[Rows from a layout dataset]
☆ ☆ ☆

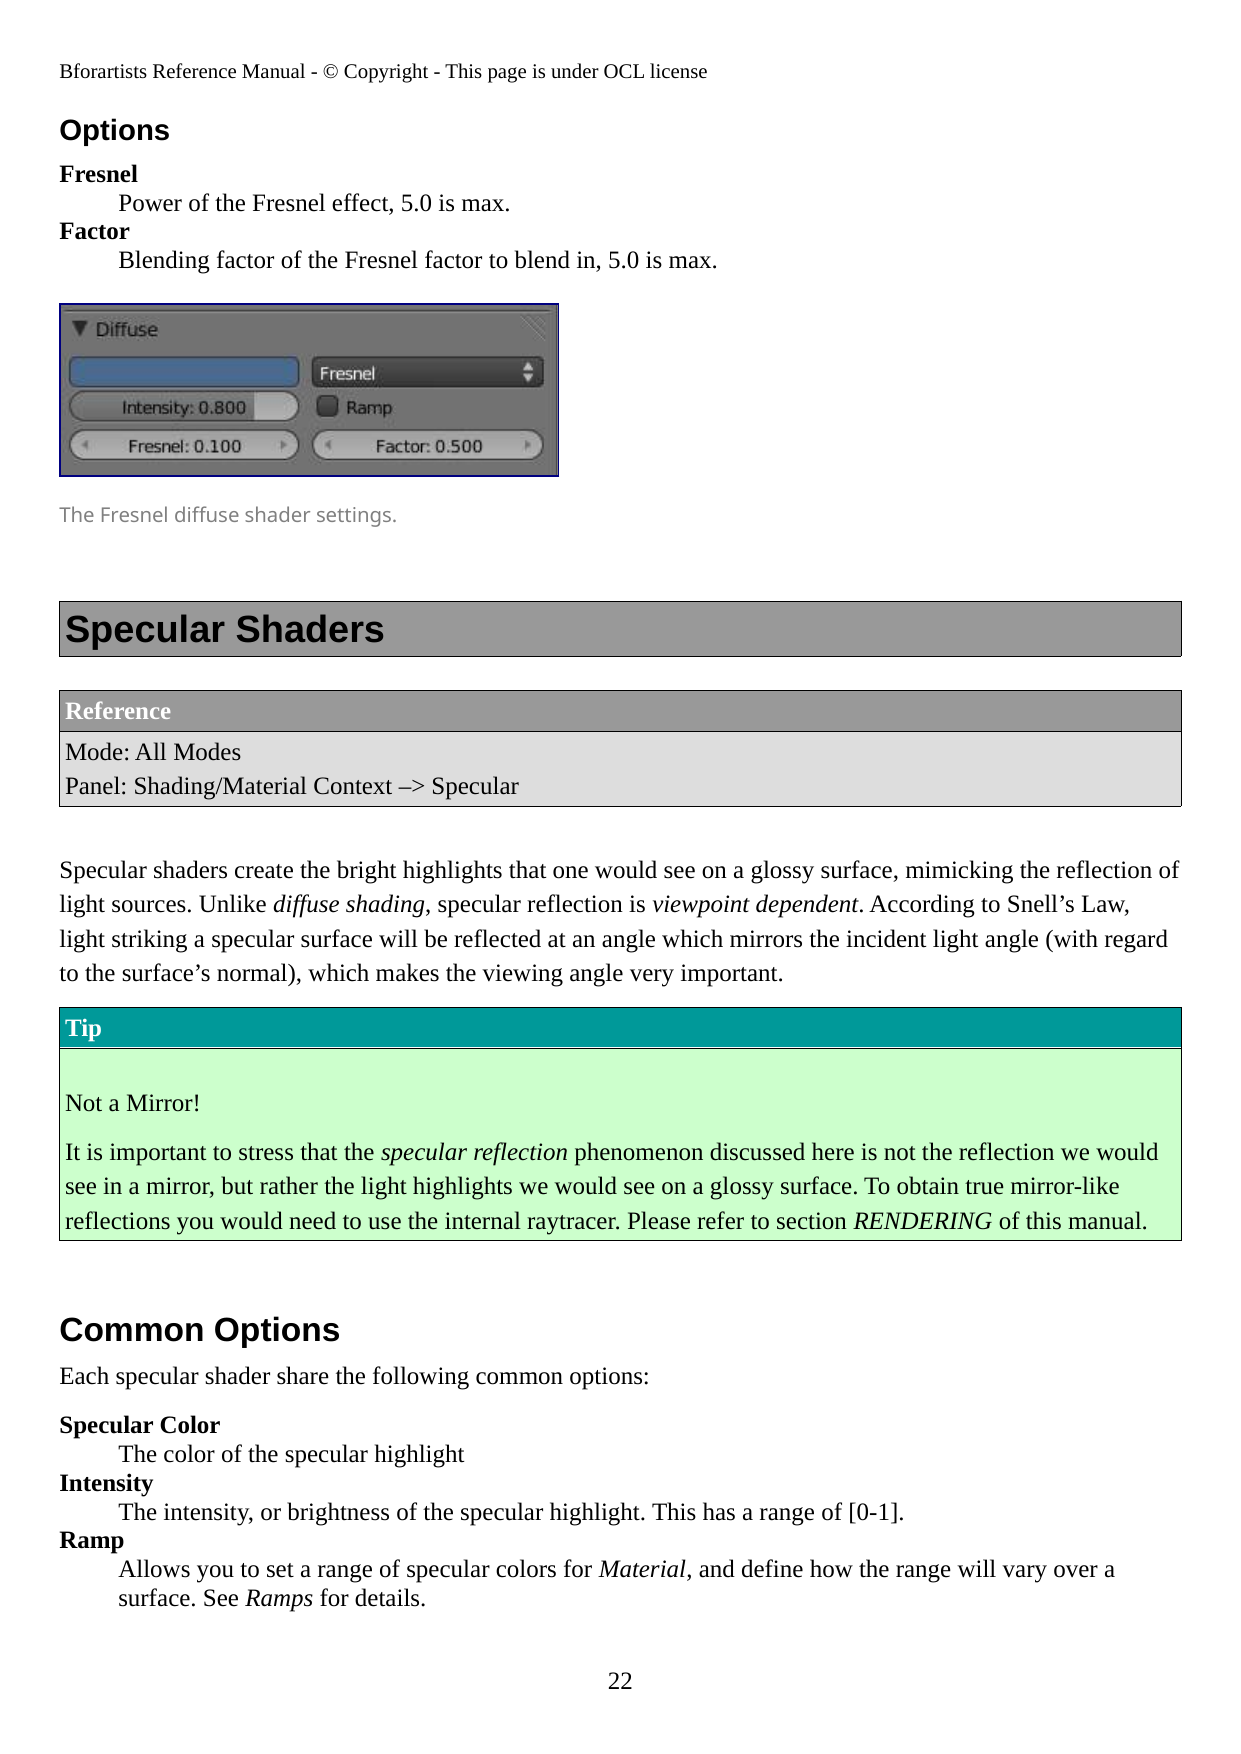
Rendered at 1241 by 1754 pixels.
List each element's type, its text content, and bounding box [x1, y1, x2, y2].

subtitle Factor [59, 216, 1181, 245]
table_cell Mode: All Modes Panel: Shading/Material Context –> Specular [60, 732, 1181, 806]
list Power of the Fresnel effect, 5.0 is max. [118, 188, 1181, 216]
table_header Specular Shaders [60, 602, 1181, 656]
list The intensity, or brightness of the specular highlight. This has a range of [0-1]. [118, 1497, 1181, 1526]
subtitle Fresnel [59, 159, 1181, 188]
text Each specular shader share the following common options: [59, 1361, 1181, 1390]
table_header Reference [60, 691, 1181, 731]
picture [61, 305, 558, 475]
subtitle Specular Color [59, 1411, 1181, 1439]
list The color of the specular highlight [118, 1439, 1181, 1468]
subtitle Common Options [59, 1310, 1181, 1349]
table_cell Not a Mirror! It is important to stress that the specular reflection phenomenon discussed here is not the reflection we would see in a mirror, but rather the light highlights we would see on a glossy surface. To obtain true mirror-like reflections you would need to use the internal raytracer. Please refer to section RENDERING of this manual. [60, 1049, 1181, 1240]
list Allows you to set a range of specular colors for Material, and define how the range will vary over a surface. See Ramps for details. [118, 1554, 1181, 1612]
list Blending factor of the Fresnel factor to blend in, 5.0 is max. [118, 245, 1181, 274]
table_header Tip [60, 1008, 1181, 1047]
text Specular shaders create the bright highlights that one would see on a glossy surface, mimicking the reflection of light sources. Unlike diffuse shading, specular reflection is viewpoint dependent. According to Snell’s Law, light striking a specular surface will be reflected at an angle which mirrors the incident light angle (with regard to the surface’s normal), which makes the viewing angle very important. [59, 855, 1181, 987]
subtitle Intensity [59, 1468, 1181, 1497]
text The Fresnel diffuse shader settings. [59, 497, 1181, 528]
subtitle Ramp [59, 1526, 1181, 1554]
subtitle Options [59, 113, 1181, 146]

☆ ☆ ☆

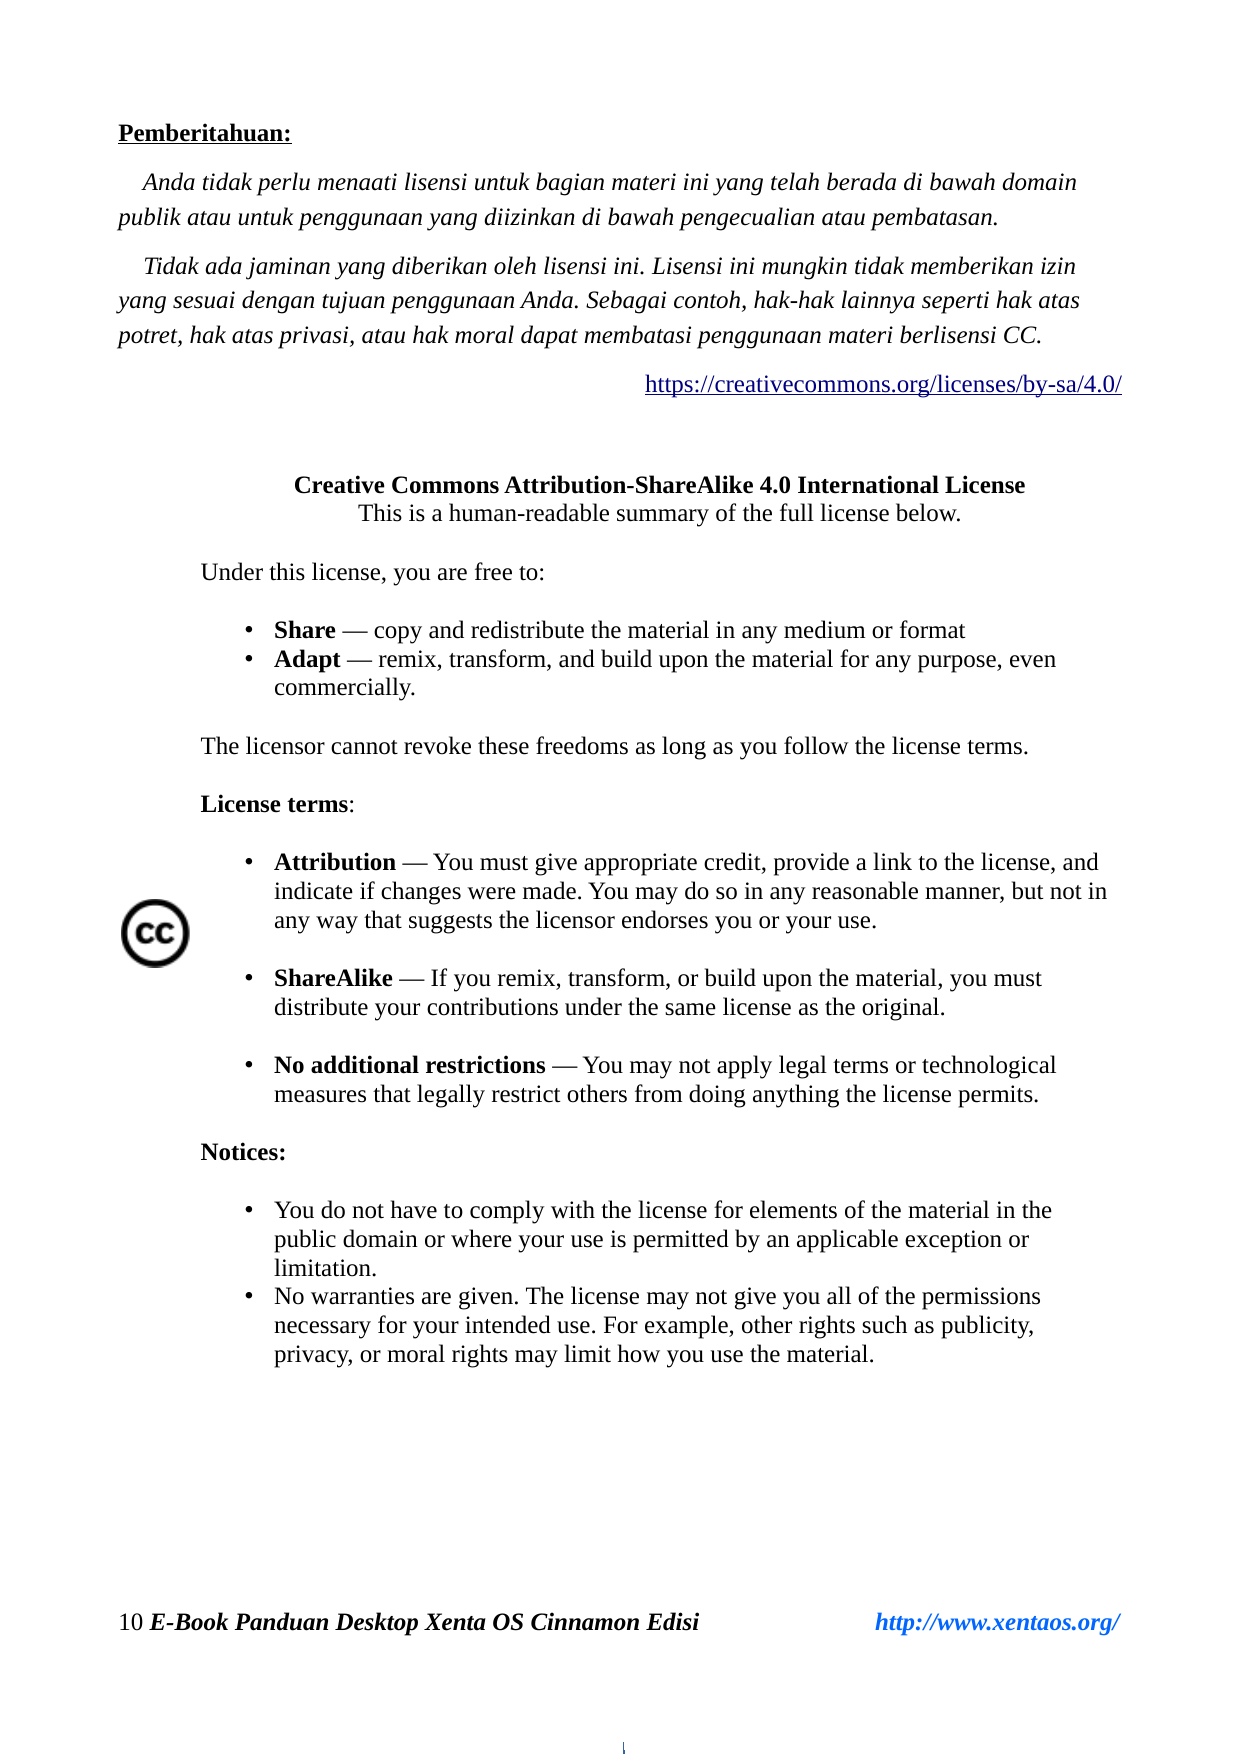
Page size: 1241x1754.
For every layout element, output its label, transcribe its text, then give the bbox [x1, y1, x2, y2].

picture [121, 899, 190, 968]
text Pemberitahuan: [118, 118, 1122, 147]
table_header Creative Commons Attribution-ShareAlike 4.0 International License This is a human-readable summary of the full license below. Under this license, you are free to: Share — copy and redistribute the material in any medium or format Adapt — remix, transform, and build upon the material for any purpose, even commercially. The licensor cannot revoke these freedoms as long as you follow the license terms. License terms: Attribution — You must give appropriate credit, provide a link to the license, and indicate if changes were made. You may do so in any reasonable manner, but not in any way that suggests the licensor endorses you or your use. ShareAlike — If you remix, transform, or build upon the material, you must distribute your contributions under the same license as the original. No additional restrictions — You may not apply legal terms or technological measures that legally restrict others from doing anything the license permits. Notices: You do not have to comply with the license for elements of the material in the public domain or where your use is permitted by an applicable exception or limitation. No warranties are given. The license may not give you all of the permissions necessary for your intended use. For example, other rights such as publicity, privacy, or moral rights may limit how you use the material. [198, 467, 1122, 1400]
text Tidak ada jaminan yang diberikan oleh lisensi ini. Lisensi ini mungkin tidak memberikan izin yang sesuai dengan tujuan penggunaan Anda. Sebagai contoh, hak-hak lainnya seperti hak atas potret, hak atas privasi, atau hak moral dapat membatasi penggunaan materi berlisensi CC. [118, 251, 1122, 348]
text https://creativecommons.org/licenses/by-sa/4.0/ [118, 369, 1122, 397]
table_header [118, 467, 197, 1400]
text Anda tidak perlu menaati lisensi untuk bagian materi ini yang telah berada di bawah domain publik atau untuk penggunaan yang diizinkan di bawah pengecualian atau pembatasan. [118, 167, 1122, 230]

☆ ☆ ☆

- [Given problem]:
Please turn the record lines above, from the line containing "subtitle Factor [59, 216, 1181, 245]" up to and including the line containing "subtitle Fresnel [59, 159, 1181, 188]", into a JSON list of strings with one string per line and blank lines left out.

- [Solution to this task]:
[
  "subtitle Factor [59, 216, 1181, 245]",
  "table_cell Mode: All Modes Panel: Shading/Material Context –> Specular [60, 732, 1181, 806]",
  "list Power of the Fresnel effect, 5.0 is max. [118, 188, 1181, 216]",
  "table_header Specular Shaders [60, 602, 1181, 656]",
  "list The intensity, or brightness of the specular highlight. This has a range of [0-1]. [118, 1497, 1181, 1526]",
  "subtitle Fresnel [59, 159, 1181, 188]"
]